(РАБОЧЕЕ ЗАДАНИЕ) Отредактируйте текст всех записей ниже, заменив «Telephone» на «Phone» и оставив всё остальное без изменений. Изображения в ответ не включайте.

(ПРЕДОСТАВЛЕННЫЕ ЗАПИСИ)

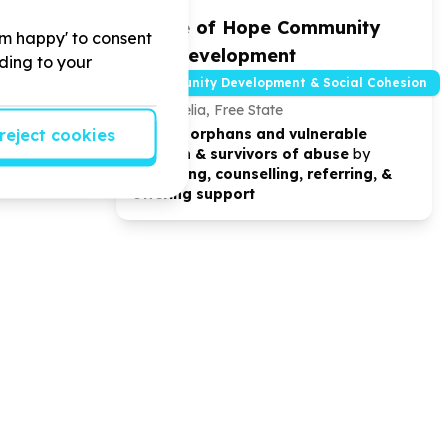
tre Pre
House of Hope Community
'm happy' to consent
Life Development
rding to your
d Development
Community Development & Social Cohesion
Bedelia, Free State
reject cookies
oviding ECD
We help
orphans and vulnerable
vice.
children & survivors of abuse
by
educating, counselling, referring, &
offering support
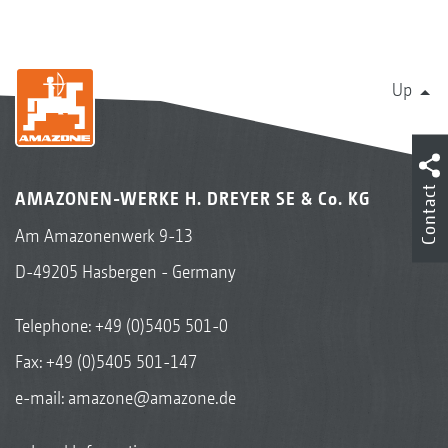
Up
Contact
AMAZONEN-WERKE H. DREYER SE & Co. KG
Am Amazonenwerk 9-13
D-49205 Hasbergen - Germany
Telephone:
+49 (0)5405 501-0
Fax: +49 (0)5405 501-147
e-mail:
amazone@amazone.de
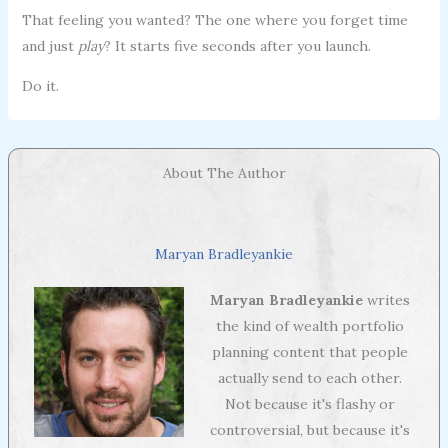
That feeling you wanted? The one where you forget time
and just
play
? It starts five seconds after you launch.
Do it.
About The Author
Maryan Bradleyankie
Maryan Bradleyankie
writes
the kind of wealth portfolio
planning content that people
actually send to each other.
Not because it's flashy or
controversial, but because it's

(ОТВЕТ)
tre Pre
House of Hope Community
'm happy' to consent
Life Development
rding to your
d Development
Community Development & Social Cohesion
Bedelia, Free State
reject cookies
oviding ECD
We help
orphans and vulnerable
vice.
children & survivors of abuse
by
educating, counselling, referring, &
offering support
Up
Contact
AMAZONEN-WERKE H. DREYER SE & Co. KG
Am Amazonenwerk 9-13
D-49205 Hasbergen - Germany
Phone:
+49 (0)5405 501-0
Fax: +49 (0)5405 501-147
e-mail:
amazone@amazone.de
That feeling you wanted? The one where you forget time
and just
play
? It starts five seconds after you launch.
Do it.
About The Author
Maryan Bradleyankie
Maryan Bradleyankie
writes
the kind of wealth portfolio
planning content that people
actually send to each other.
Not because it's flashy or
controversial, but because it's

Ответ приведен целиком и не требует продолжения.